## [SELECTION]
Site information
- Type: Air Force Station
- Controlled by: United States Air Force

Location
- Palermo AFS Location of Palermo AFS, New Jersey
- Coordinates: 39°13′19″N 074°41′14″W﻿ / ﻿39.22194°N 74.68722°W

Site history
- Built: 1948
- In use: 1948–1970

Garrison information
- Garrison: 770th Aircraft Control and Warning (later Radar) Squadron (1952–1961) 680th Radar Squadron (1961–1970)

= Palermo Air Force Station =

Defunct American radar site in New Jersey

Palermo Air Force Station (ADC ID: P-54, NORAD ID: Z-54) is a closed United States Air Force (USAF) General Surveillance Radar station. It was located in Palermo, New Jersey, 4.8 mi north of Sea Isle City, in Cape May County, New Jersey, United States. It was closed in 1970.

## [DATASET CONTENT]
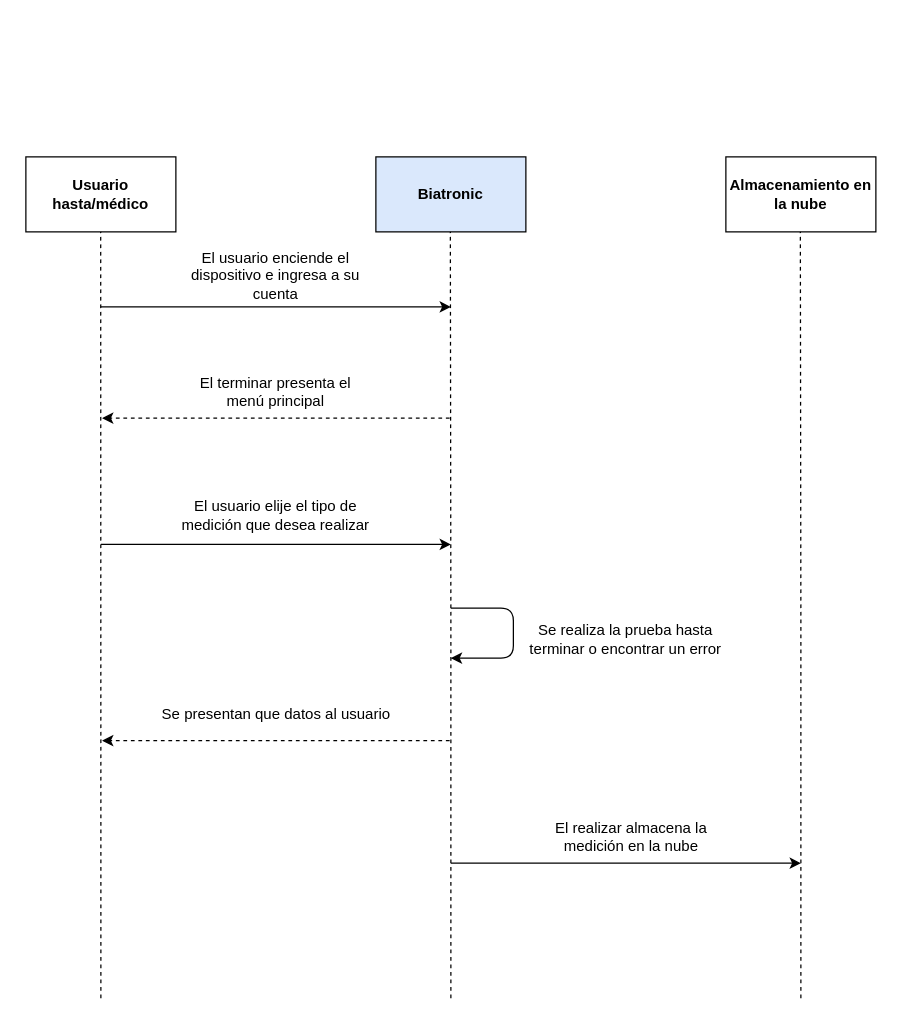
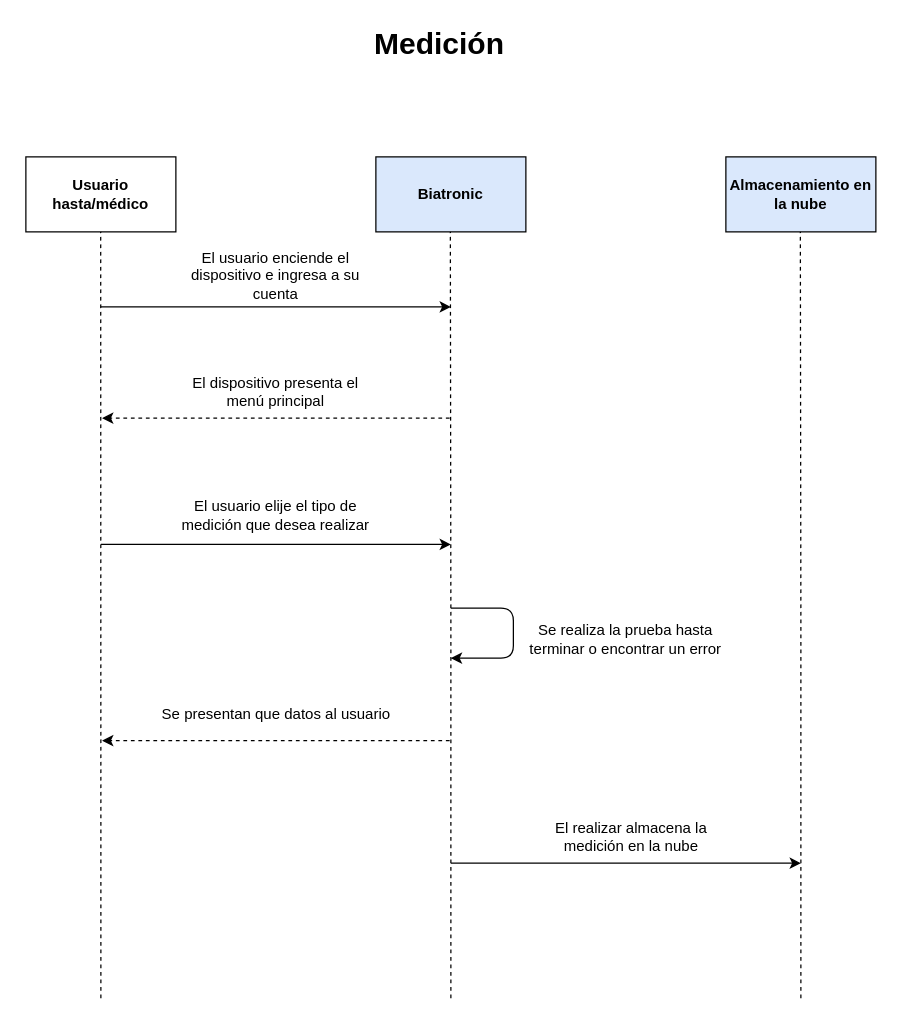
  <mxCell id="0" />
  <mxCell id="1" parent="0" />
  <mxCell id="2" value="&lt;b&gt;Usuario hasta/médico&lt;/b&gt;" style="rounded=0;whiteSpace=wrap;html=1;" vertex="1" parent="1"><mxGeometry x="20" y="125" width="120" height="60" as="geometry" /></mxCell>
  <mxCell id="3" value="&lt;b&gt;Biatronic&lt;/b&gt;" style="rounded=0;whiteSpace=wrap;html=1;fillColor=#dae8fc;" vertex="1" parent="1"><mxGeometry x="300" y="125" width="120" height="60" as="geometry" /></mxCell>
- <mxCell id="4" value="&lt;b&gt;Almacenamiento en la nube&lt;/b&gt;" style="rounded=0;whiteSpace=wrap;html=1;" vertex="1" parent="1"><mxGeometry x="580" y="125" width="120" height="60" as="geometry" /></mxCell>
+ <mxCell id="4" value="&lt;b&gt;Almacenamiento en la nube&lt;/b&gt;" style="rounded=0;whiteSpace=wrap;html=1;fillColor=#dae8fc;" vertex="1" parent="1"><mxGeometry x="580" y="125" width="120" height="60" as="geometry" /></mxCell>
  <mxCell id="5" value="" style="endArrow=none;dashed=1;html=1;rounded=0;edgeStyle=orthogonalEdgeStyle;" edge="1" parent="1"><mxGeometry width="50" height="50" relative="1" as="geometry"><mxPoint x="80" y="798" as="sourcePoint" /><mxPoint x="79.86" y="185" as="targetPoint" /><Array as="points"><mxPoint x="80" y="646" /><mxPoint x="80" y="646" /></Array></mxGeometry></mxCell>
  <mxCell id="6" value="" style="endArrow=none;dashed=1;html=1;rounded=0;edgeStyle=orthogonalEdgeStyle;" edge="1" parent="1"><mxGeometry width="50" height="50" relative="1" as="geometry"><mxPoint x="360" y="798" as="sourcePoint" /><mxPoint x="359.58" y="185" as="targetPoint" /><Array as="points"><mxPoint x="360" y="492" /></Array></mxGeometry></mxCell>
  <mxCell id="7" value="" style="endArrow=none;dashed=1;html=1;rounded=0;edgeStyle=orthogonalEdgeStyle;" edge="1" parent="1"><mxGeometry width="50" height="50" relative="1" as="geometry"><mxPoint x="640" y="798" as="sourcePoint" /><mxPoint x="639.58" y="185" as="targetPoint" /><Array as="points"><mxPoint x="640" y="492" /></Array></mxGeometry></mxCell>
  <mxCell id="8" value="" style="endArrow=classic;html=1;rounded=0;edgeStyle=orthogonalEdgeStyle;" edge="1" parent="1"><mxGeometry width="50" height="50" relative="1" as="geometry"><mxPoint x="80" y="245" as="sourcePoint" /><mxPoint x="360" y="245" as="targetPoint" /></mxGeometry></mxCell>
+ <mxCell id="9" value="&lt;h1&gt;Medición&lt;/h1&gt;" style="text;html=1;strokeColor=none;fillColor=none;align=center;verticalAlign=middle;whiteSpace=wrap;rounded=0;" vertex="1" parent="1"><mxGeometry x="226" y="20" width="250" height="30" as="geometry" /></mxCell>
  <mxCell id="10" value="El usuario enciende el dispositivo e ingresa a su cuenta" style="text;html=1;strokeColor=none;fillColor=none;align=center;verticalAlign=middle;whiteSpace=wrap;rounded=0;" vertex="1" parent="1"><mxGeometry x="132" y="205" width="176" height="30" as="geometry" /></mxCell>
  <mxCell id="11" value="" style="endArrow=classic;html=1;rounded=0;dashed=1;edgeStyle=orthogonalEdgeStyle;" edge="1" parent="1"><mxGeometry width="50" height="50" relative="1" as="geometry"><mxPoint x="359" y="334" as="sourcePoint" /><mxPoint x="81" y="334" as="targetPoint" /></mxGeometry></mxCell>
- <mxCell id="12" value="El terminar presenta el menú principal" style="text;html=1;strokeColor=none;fillColor=none;align=center;verticalAlign=middle;whiteSpace=wrap;rounded=0;" vertex="1" parent="1"><mxGeometry x="146" y="298" width="148" height="30" as="geometry" /></mxCell>
+ <mxCell id="12" value="El dispositivo presenta el menú principal" style="text;html=1;strokeColor=none;fillColor=none;align=center;verticalAlign=middle;whiteSpace=wrap;rounded=0;" vertex="1" parent="1"><mxGeometry x="146" y="298" width="148" height="30" as="geometry" /></mxCell>
  <mxCell id="13" value="" style="endArrow=classic;html=1;rounded=0;edgeStyle=orthogonalEdgeStyle;" edge="1" parent="1"><mxGeometry width="50" height="50" relative="1" as="geometry"><mxPoint x="80" y="435" as="sourcePoint" /><mxPoint x="360" y="435" as="targetPoint" /></mxGeometry></mxCell>
  <mxCell id="14" value="El usuario elije el tipo de medición que desea realizar" style="text;html=1;strokeColor=none;fillColor=none;align=center;verticalAlign=middle;whiteSpace=wrap;rounded=0;" vertex="1" parent="1"><mxGeometry x="134.25" y="397" width="171.5" height="30" as="geometry" /></mxCell>
  <mxCell id="15" value="" style="endArrow=classic;html=1;rounded=0;edgeStyle=orthogonalEdgeStyle;" edge="1" parent="1"><mxGeometry width="50" height="50" relative="1" as="geometry"><mxPoint x="360" y="690" as="sourcePoint" /><mxPoint x="640" y="690" as="targetPoint" /></mxGeometry></mxCell>
  <mxCell id="16" value="El realizar almacena la medición en la nube" style="text;html=1;strokeColor=none;fillColor=none;align=center;verticalAlign=middle;whiteSpace=wrap;rounded=0;" vertex="1" parent="1"><mxGeometry x="424.5" y="654" width="159" height="30" as="geometry" /></mxCell>
  <mxCell id="17" value="" style="endArrow=classic;html=1;rounded=0;dashed=1;edgeStyle=orthogonalEdgeStyle;" edge="1" parent="1"><mxGeometry width="50" height="50" relative="1" as="geometry"><mxPoint x="359" y="592" as="sourcePoint" /><mxPoint x="81" y="592" as="targetPoint" /></mxGeometry></mxCell>
  <mxCell id="18" value="Se presentan que datos al usuario" style="text;html=1;strokeColor=none;fillColor=none;align=center;verticalAlign=middle;whiteSpace=wrap;rounded=0;" vertex="1" parent="1"><mxGeometry x="126.5" y="556" width="187" height="30" as="geometry" /></mxCell>
  <mxCell id="19" value="" style="endArrow=classic;html=1;rounded=1;edgeStyle=orthogonalEdgeStyle;" edge="1" parent="1"><mxGeometry width="50" height="50" relative="1" as="geometry"><mxPoint x="360" y="486" as="sourcePoint" /><mxPoint x="360" y="526" as="targetPoint" /><Array as="points"><mxPoint x="410" y="486" /><mxPoint x="410" y="526" /></Array></mxGeometry></mxCell>
  <mxCell id="20" value="Se realiza la prueba hasta terminar o encontrar un error" style="text;html=1;strokeColor=none;fillColor=none;align=center;verticalAlign=middle;whiteSpace=wrap;rounded=0;" vertex="1" parent="1"><mxGeometry x="420" y="496" width="160" height="30" as="geometry" /></mxCell>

## [ACTIONS TO TAKE]
#1 Give the number of lines in the records that contain the string "hasta". Reply with the number alone.
#2 Write what comes next in the Palermo Air Force Station text, picking up after its final sentence.

## [SET OF ANSWERS]
#1 2

#2
==History==
In 1948 USAF directed Air Defense Command (ADC) to take radar sets out of storage for operation in the Northeastern United States. By August. a radar had been placed in operation at Palermo, NJ. This hasty program was appropriately named "Lashup." The AN/TPS-1B long-range search radar at Palermo (Lashup Site L-14) fed into a primitive control center established at Roslyn Air Warning Station, New York.

Prompted by the start of the Korean War, on 11 July 1950, the Secretary of the Air Force asked the Secretary of Defense for approval to expedite construction of additional stations, and it received the Defense Secretary's approval on 21 July, the Air Force directed the Army Corps of Engineers to proceed with construction of Palermo Air Force Station. The 770th Aircraft Control & Warning Squadron was activated to control the site.

Because of difficulties with new production radar equipment, Palermo AFS initially received radar equipment from the former Lashup site to expedite operational status. Thus it was designated as site LP-54, and initially the station functioned as a Ground-Control Intercept (GCI) and warning station. As a GCI station, the squadron's role was to guide interceptor aircraft toward unidentified intruders picked up on the unit's radar scopes.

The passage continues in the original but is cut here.